[ASSIGNMENT]
Your answer must be the records below, given again exactly, with no pictures in it.

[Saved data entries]

+ + + +

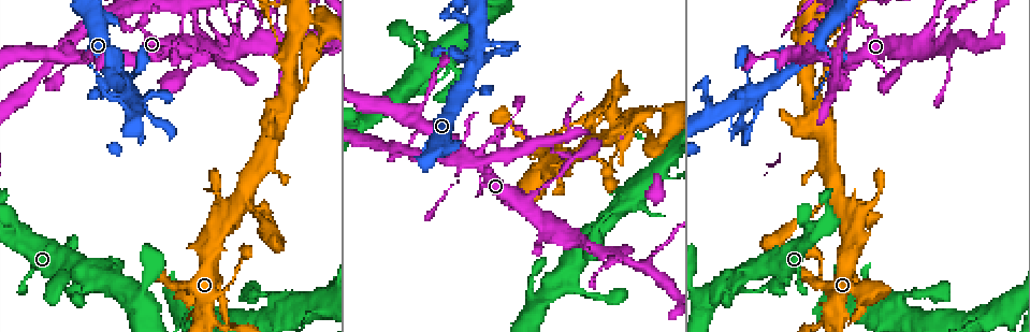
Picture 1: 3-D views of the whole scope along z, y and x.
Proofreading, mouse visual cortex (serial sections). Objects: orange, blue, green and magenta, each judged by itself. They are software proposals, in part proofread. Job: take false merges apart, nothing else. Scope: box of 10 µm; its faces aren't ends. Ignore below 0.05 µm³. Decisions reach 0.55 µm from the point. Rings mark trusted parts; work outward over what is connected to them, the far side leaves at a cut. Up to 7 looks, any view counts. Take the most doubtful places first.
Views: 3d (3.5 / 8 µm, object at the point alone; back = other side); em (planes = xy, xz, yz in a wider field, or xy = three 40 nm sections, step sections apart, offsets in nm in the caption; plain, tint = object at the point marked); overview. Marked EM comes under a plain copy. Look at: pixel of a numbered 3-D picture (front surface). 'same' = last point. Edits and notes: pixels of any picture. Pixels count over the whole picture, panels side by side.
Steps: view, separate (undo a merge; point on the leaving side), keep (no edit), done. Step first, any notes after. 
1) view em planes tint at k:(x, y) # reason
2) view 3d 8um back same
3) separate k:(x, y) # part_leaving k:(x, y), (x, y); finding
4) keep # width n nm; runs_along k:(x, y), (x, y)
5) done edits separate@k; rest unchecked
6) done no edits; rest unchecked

view 3d 3.5um at 1:(62, 69) # abrupt turn

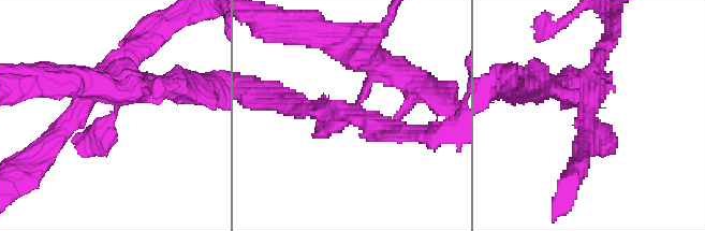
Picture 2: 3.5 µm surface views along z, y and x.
view em xy step 1 tint at 2:(110, 116)

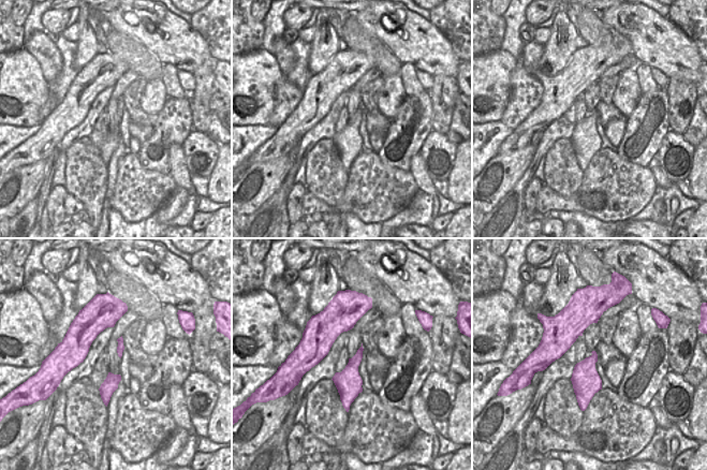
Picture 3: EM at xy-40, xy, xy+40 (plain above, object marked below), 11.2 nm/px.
keep # runs_along 2:(387, 71), (373, 73), (354, 110), (311, 134); continuous, no second cell

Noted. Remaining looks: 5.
view 3d 3.5um at 1:(470, 65) # four arms meet

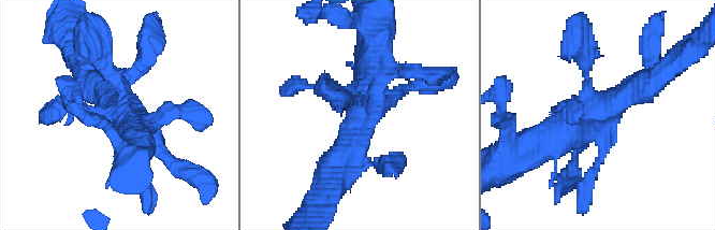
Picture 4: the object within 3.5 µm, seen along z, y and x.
view em planes tint at 4:(600, 109) # shape alone is not enough

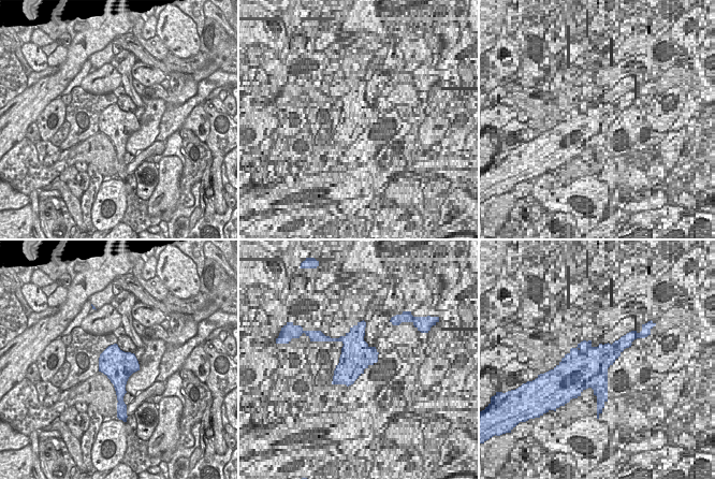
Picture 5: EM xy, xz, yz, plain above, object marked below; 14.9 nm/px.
keep # all the same cell

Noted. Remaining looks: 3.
view 3d 3.5um at 1:(605, 267) # abrupt turn

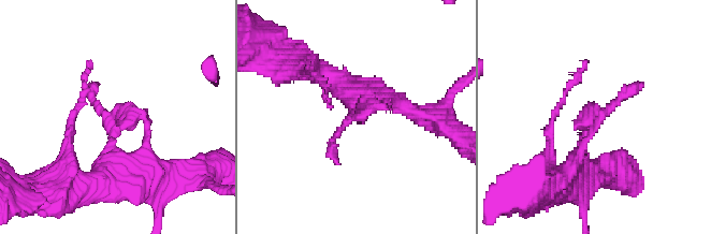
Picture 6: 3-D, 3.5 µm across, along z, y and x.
view em xy step 2 tint at 6:(111, 128) # need the tissue

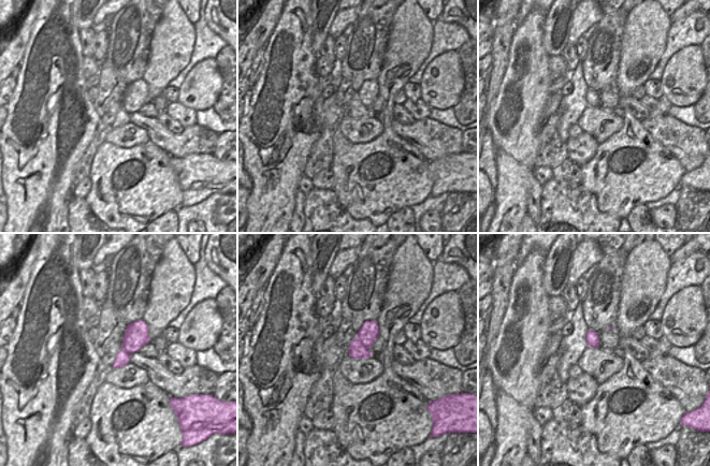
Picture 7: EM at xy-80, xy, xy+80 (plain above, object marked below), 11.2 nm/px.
keep # runs_along 6:(97, 183), (113, 127), (146, 113); one cell here

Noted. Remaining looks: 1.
done no edits; rest unchecked

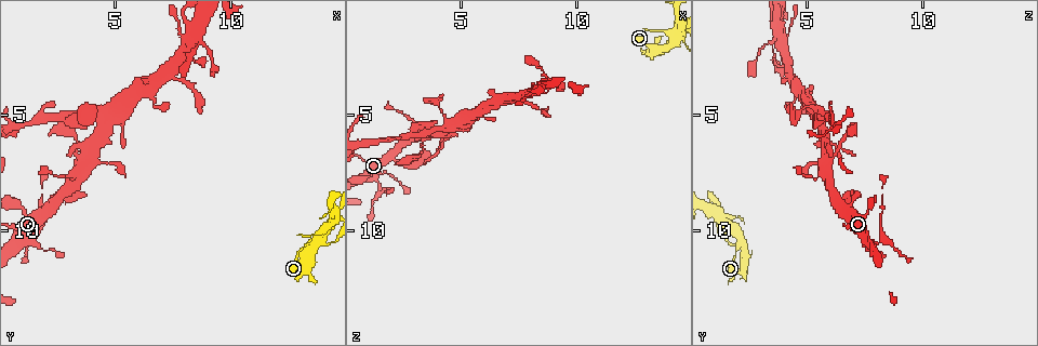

+ + + +

[YOUR RESPONSE]
Picture 1: 3-D views of the whole scope along z, y and x.
Proofreading, mouse visual cortex (serial sections). Objects: orange, blue, green and magenta, each judged by itself. They are software proposals, in part proofread. Job: take false merges apart, nothing else. Scope: box of 10 µm; its faces aren't ends. Ignore below 0.05 µm³. Decisions reach 0.55 µm from the point. Rings mark trusted parts; work outward over what is connected to them, the far side leaves at a cut. Up to 7 looks, any view counts. Take the most doubtful places first.
Views: 3d (3.5 / 8 µm, object at the point alone; back = other side); em (planes = xy, xz, yz in a wider field, or xy = three 40 nm sections, step sections apart, offsets in nm in the caption; plain, tint = object at the point marked); overview. Marked EM comes under a plain copy. Look at: pixel of a numbered 3-D picture (front surface). 'same' = last point. Edits and notes: pixels of any picture. Pixels count over the whole picture, panels side by side.
Steps: view, separate (undo a merge; point on the leaving side), keep (no edit), done. Step first, any notes after. 
1) view em planes tint at k:(x, y) # reason
2) view 3d 8um back same
3) separate k:(x, y) # part_leaving k:(x, y), (x, y); finding
4) keep # width n nm; runs_along k:(x, y), (x, y)
5) done edits separate@k; rest unchecked
6) done no edits; rest unchecked

view 3d 3.5um at 1:(62, 69) # abrupt turn

Picture 2: 3.5 µm surface views along z, y and x.
view em xy step 1 tint at 2:(110, 116)

Picture 3: EM at xy-40, xy, xy+40 (plain above, object marked below), 11.2 nm/px.
keep # runs_along 2:(387, 71), (373, 73), (354, 110), (311, 134); continuous, no second cell

Noted. Remaining looks: 5.
view 3d 3.5um at 1:(470, 65) # four arms meet

Picture 4: the object within 3.5 µm, seen along z, y and x.
view em planes tint at 4:(600, 109) # shape alone is not enough

Picture 5: EM xy, xz, yz, plain above, object marked below; 14.9 nm/px.
keep # all the same cell

Noted. Remaining looks: 3.
view 3d 3.5um at 1:(605, 267) # abrupt turn

Picture 6: 3-D, 3.5 µm across, along z, y and x.
view em xy step 2 tint at 6:(111, 128) # need the tissue

Picture 7: EM at xy-80, xy, xy+80 (plain above, object marked below), 11.2 nm/px.
keep # runs_along 6:(97, 183), (113, 127), (146, 113); one cell here

Noted. Remaining looks: 1.
done no edits; rest unchecked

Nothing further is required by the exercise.